Konsep ini saya percaya bisa menjadi kunci untuk pembangunan berkelanjutan. Tidak hanya pembangunan individu dan organisasi yang berkelanjutan, tetapi juga pembangunan negara yang berkelanjutan. Sebelum kita dalami lebih jauh, ada baiknya kita mengupas apa itu kewirausahaan sosial terlebih dahulu.

Delegasi Indonesia Youth Conference mengenakan pakaian tradisional di panggung,

Delegasi Indonesia Youth Conference mengenakan beragam pakaian tradisional daerah di panggung (DOK. IYC)

 

Selama ini, definisi kewirausahaan sosial masih sangat luas. GO-JEK, yang digadang-gadang akan menjai decacorn pertama di Indonesia, pernah mengklaim mereka adalah usaha sosial karena telah menciptakan lapangan pekerjaan dan memberdayakan para mitra, termasuk di antaranya yang difabel.

Ruma, yang saat ini sudah diakuisisi oleh GO-JEK menjadi bagian dari GO-PAY, juga pernah menyebut diri mereka sebagai usaha sosial, kendati lambat laun label itu perlahan-lahan dilepaskan. Mudahnya kesempatan untuk melabeli diri sebagai usaha sosial bukanlah hal yang mengejutkan, jika mempertimbangkan luasnya definisi usaha sosial.

Definisi paling sederhana soal kewirausahaan sosial datang dari Austin, Stevenson, & Wei-Skillern (2006) yang menampik bahwa kewirausahaan sosial pada dasarnya adalah aktivitas kewirausahaan dengan tujuan sosial. Banyak praktisi (Shaw, 2004; Dees, 1998; Plaskoff, 2012; Martin & Osberg, 2007) menilai bahwa yang membedakan usaha sosial dari usaha komersil adalah soal bagaimana usaha tersebut memfokuskan diri untuk mencapai tujuan sosial ketimbang mengumpulkan kekayaan pribadi.

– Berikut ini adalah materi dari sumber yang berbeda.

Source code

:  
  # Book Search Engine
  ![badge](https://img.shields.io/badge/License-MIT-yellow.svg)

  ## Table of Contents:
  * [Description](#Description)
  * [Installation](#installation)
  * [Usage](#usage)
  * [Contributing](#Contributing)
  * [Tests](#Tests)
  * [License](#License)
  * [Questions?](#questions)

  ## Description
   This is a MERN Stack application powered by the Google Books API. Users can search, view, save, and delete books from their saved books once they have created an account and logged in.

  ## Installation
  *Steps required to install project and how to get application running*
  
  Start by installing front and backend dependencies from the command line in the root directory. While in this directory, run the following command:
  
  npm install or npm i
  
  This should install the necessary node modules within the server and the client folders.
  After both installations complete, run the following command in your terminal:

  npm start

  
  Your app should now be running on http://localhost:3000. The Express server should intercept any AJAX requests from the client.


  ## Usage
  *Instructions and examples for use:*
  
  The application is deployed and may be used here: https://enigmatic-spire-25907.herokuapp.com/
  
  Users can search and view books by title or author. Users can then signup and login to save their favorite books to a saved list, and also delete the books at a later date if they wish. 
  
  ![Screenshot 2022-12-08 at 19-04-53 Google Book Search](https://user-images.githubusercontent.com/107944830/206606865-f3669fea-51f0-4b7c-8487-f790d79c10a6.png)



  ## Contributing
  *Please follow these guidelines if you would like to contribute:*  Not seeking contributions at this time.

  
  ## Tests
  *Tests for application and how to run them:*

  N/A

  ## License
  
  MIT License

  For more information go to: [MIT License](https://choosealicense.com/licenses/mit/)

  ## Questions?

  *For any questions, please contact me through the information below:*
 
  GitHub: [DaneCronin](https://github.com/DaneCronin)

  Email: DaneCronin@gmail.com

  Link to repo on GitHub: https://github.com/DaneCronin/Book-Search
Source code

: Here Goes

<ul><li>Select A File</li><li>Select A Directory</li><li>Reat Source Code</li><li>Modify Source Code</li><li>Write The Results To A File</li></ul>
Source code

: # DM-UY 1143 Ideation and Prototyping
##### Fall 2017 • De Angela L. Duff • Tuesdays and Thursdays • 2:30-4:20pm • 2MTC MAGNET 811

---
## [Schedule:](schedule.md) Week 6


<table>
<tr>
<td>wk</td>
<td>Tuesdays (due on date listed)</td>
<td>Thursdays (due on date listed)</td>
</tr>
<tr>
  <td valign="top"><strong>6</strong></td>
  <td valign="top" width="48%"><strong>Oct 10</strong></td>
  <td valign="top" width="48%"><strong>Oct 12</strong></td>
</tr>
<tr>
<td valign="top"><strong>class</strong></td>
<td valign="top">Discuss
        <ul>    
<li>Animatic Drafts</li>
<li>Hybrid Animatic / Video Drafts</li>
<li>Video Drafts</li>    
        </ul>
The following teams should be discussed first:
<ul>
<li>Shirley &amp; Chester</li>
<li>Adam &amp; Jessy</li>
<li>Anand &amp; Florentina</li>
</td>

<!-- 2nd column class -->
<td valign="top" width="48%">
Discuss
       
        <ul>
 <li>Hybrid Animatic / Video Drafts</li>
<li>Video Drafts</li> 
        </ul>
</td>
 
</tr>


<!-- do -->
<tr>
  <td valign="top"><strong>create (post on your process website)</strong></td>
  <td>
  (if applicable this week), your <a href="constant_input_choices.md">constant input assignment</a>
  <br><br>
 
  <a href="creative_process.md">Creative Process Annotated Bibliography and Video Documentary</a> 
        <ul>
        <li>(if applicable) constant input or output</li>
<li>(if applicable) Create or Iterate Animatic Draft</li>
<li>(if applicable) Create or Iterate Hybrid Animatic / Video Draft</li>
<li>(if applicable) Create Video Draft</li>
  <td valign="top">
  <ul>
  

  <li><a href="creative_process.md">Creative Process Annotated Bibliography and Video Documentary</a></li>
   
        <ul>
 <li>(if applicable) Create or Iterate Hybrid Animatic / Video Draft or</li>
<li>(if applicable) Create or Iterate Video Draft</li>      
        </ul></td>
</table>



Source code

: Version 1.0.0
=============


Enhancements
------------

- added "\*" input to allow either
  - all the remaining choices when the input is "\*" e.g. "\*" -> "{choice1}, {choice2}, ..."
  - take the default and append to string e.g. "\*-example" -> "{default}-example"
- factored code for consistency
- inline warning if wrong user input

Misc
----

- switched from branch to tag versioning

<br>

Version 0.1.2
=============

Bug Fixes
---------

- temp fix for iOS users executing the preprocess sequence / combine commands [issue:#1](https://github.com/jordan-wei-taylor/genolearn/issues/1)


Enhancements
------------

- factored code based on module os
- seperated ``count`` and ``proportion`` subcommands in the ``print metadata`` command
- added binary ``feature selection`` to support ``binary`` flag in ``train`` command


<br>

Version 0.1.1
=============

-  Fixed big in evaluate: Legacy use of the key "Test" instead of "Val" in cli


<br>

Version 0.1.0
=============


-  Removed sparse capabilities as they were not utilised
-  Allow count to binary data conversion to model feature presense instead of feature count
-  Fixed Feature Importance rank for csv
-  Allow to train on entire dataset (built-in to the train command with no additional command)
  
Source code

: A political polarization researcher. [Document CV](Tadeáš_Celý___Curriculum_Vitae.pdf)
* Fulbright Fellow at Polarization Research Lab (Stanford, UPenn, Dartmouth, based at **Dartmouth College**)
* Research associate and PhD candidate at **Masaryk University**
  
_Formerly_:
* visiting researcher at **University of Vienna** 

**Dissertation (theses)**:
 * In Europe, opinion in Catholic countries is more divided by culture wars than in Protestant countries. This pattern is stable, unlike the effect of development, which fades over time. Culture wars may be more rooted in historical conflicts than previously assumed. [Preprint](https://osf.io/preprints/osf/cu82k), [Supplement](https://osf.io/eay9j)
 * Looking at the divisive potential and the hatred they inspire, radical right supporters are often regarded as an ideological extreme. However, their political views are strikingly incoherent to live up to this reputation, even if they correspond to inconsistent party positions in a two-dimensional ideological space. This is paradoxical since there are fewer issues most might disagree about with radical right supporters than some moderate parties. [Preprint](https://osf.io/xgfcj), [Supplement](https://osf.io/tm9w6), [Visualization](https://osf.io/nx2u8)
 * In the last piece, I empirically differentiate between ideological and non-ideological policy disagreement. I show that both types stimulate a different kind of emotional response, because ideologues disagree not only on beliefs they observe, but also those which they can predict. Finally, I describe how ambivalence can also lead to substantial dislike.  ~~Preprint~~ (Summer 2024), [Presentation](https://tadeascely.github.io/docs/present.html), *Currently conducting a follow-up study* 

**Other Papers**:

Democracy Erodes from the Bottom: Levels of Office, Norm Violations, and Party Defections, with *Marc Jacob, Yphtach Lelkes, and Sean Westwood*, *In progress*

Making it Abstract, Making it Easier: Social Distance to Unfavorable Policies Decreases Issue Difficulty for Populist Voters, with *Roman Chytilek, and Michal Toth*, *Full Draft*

Menurut Martin and Osberg (2007), kewirausahaan sosial sendiri harus mengandung 3 elemen:

  1. Mengidentifikasi ekuilibrium yang terus-menerus tidak adil, menyebabkan eksklusi, marjinalisasi, atau hilangnya kemampuan finansial maupun politis sebuah segmen kemanusiaan untuk mengubah hidupnya sendiri;
  2. Mengidentifikasi kesempatan di dalam ekuilibrium tersebut, mengembangkan proposisi nilai sosial, membawa inspirasi, kreativitias, aksi, keberanian, dan menantang hegemoni negara; dan
  3. Membangun ekuilibrium baru yang membebaskan potensi dan mengentaskan permasalahan grup yang dituju. Melalui pendirian ekosistem yang stabil di dalam ekuilibrium baru ini, memastikan masa depan yang lebih baik bagi kelompok sasaran penerima manfaat yang dituju maupun masyarakat secara keseluruhan.

Lebih lanjut, Defourny (2004) menilai bahwa usaha sosial biasanya memiliki sejumlah karakteristik khusus, seperti: memiliki otonomi yang luas, mengorganisasi aktivitas -- termasuk kerja yang dibayar, memiliki tujuan eksplisit untuk memberi dampak positif kepada masyarakat, pengambilan keputusan tidak bergantung pada pemegang saham, risiko ekonomi relatif tinggi karena pemasukan yang fluktuatif, dan pendiriannya diprakarsai oleh masyarakat. Jika mengikuti definisi ini, tentu organisasi yang bisa menyebut diri mereka usaha sosial pun menjadi lebih terbatas.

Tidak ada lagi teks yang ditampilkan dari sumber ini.